Restriction on fixed number of RPC clients

HuangLED · July 28, 2021, 5:13am

My understanding right now DGL distributed module is designed in such a way that we pre-define a number of clients connecting to graph server. And throughout the training it has to be this fix number of clients. Do we have a plan to remove this restriction?

Asking this because we are thinking of linking DGL to an AutoTune system, where the AutoTune system may want to start arbitrary number N of training processes, with up to M in concurrent at any given time. That would require the RPC server be able to connect/disconnect throughout its life cycle.

If there is no such active develop on this.
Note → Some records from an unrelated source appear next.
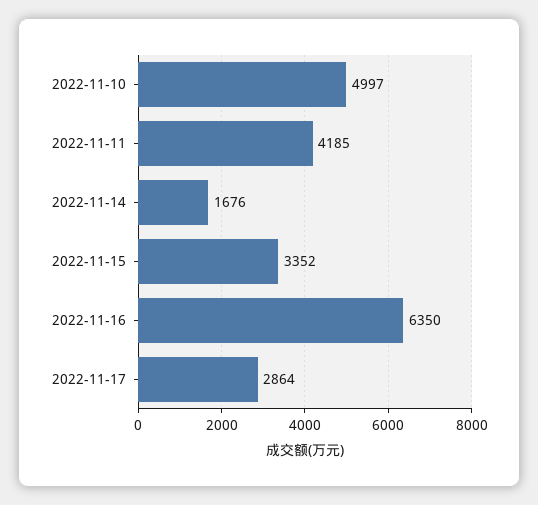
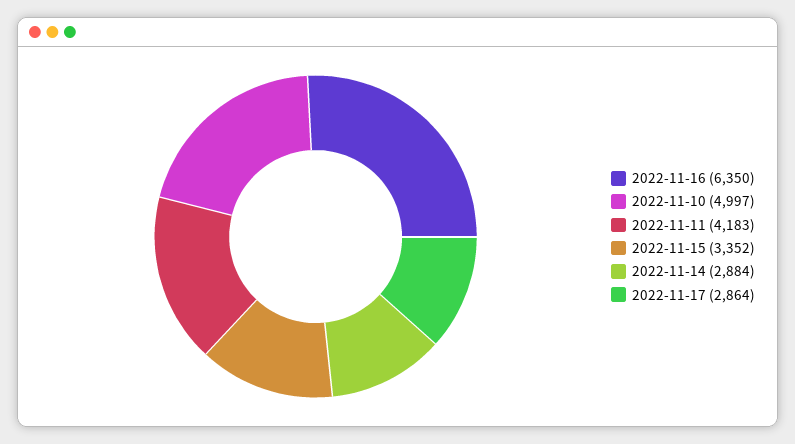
  {
    "2022-11-10": 4997,
-   "2022-11-11": 4185,
+   "2022-11-11": 4183,
-   "2022-11-14": 1676,
+   "2022-11-14": 2884,
    "2022-11-15": 3352,
    "2022-11-16": 6350,
    "2022-11-17": 2864
  }

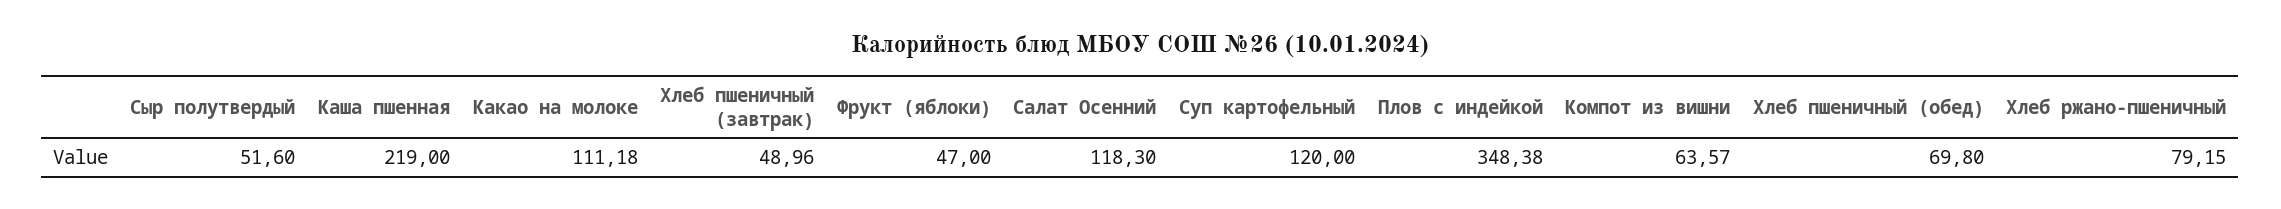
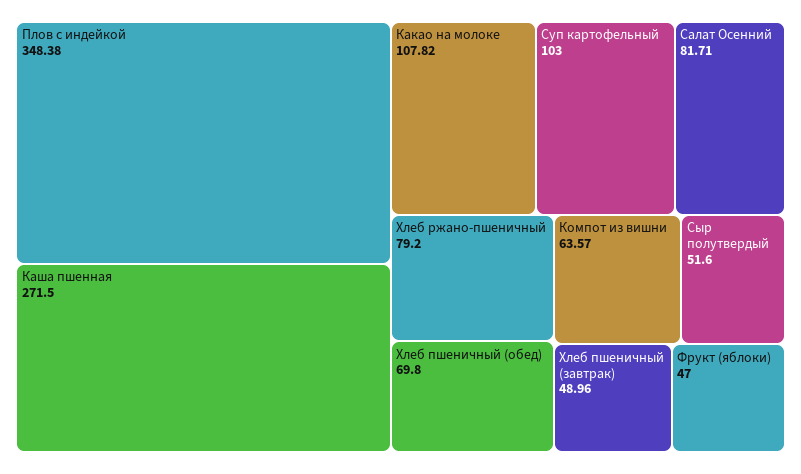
  {
    "Сыр полутвердый": 51.6,
-   "Каша пшенная": 219,
+   "Каша пшенная": 271.5,
-   "Какао на молоке": 111.18,
+   "Какао на молоке": 107.82,
    "Хлеб пшеничный (завтрак)": 48.96,
    "Фрукт (яблоки)": 47,
-   "Салат Осенний": 118.3,
+   "Салат Осенний": 81.71,
-   "Суп картофельный": 120,
+   "Суп картофельный": 103,
    "Плов с индейкой": 348.38,
    "Компот из вишни": 63.57,
    "Хлеб пшеничный (обед)": 69.8,
-   "Хлеб ржано-пшеничный": 79.15
+   "Хлеб ржано-пшеничный": 79.2
  }

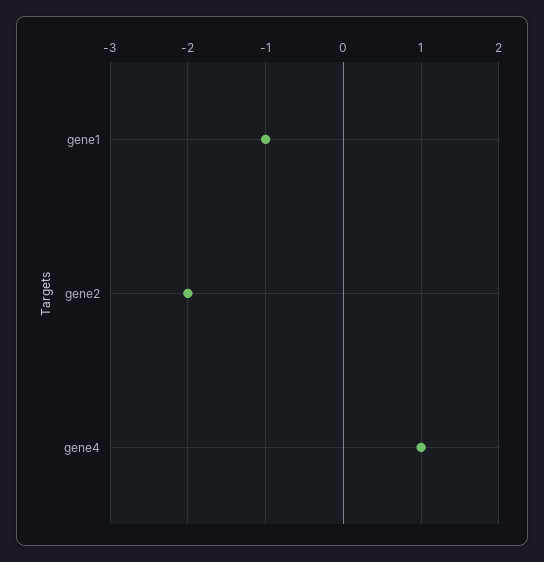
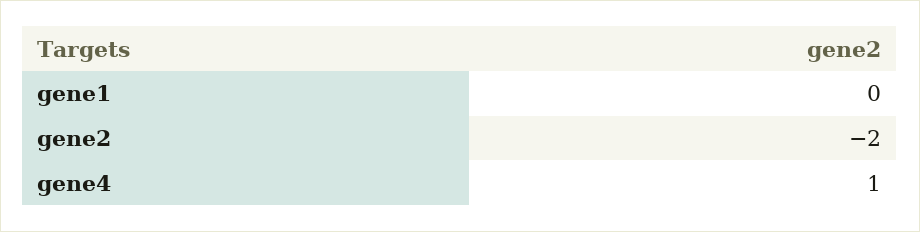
  {
-   "gene1": -1,
+   "gene1": 0,
    "gene2": -2,
    "gene4": 1
  }

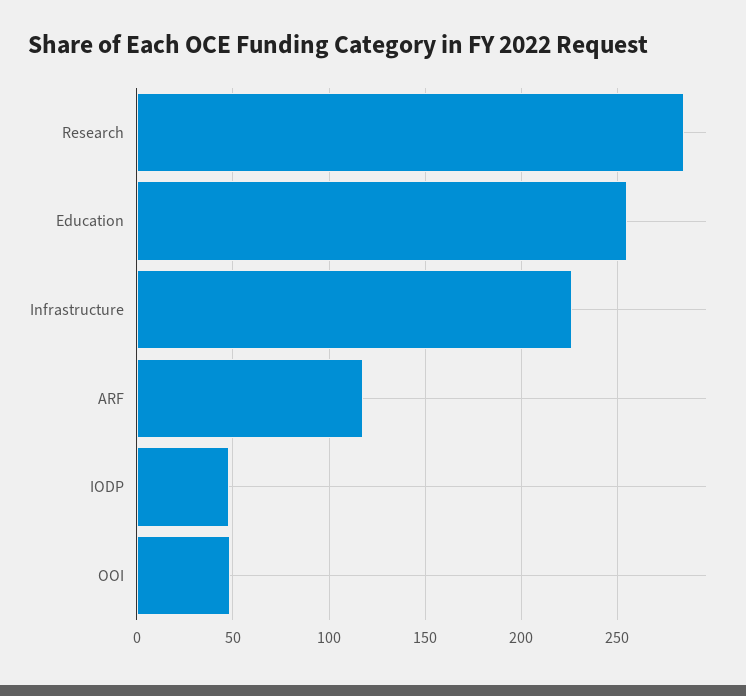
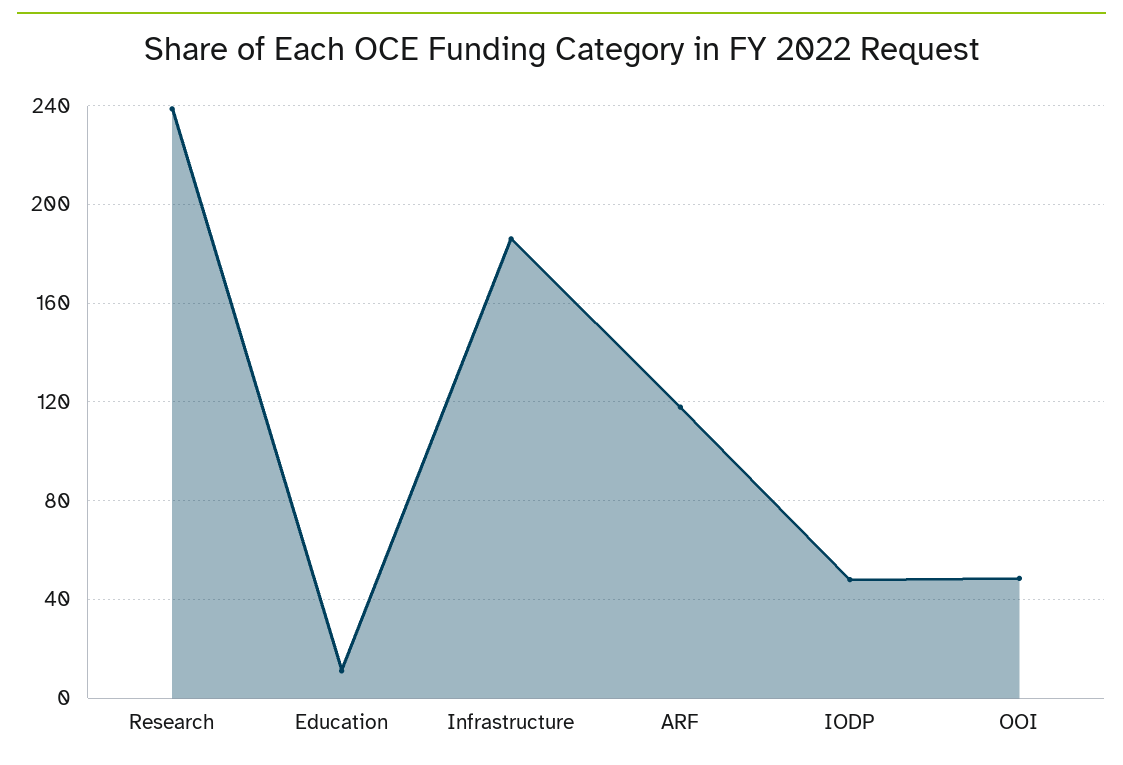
  {
-   "Research": 285,
+   "Research": 240,
-   "Education": 255,
+   "Education": 10,
-   "Infrastructure": 225,
+   "Infrastructure": 185,
    "ARF": 120,
    "IODP": 50,
    "OOI": 50
  }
Would you please share some thoughts what needs to be done and pointers, how much effort would be needed, any blocker, etc?

Much appreciated.

HuangLED · July 29, 2021, 6:32pm

@zhengda1936 Friendly ping.

zhengda1936 · August 2, 2021, 5:45pm

sorry for the late reply. currently, we don’t have plans to remove this restriction even though we also like to remove this restriction. it’ll be great if you can help with this.

HuangLED · August 3, 2021, 7:01pm

Absolutely happy to help, I am now investigating how much effort it requires.

A few things to ask for thoughts/suggestions: 1) what was the main consideration when we introduce this restriction. I’d like to understand a bit history in case this lead to collateral damage to overall system design 2) Now the connection restriction leads to the implication that training happens after ALL clients are connected (guarded by a global barrier). Is there any system wide implication to this barrier?

system · September 2, 2021, 7:02pm

This topic was automatically closed 30 days after the last reply. New replies are no longer allowed.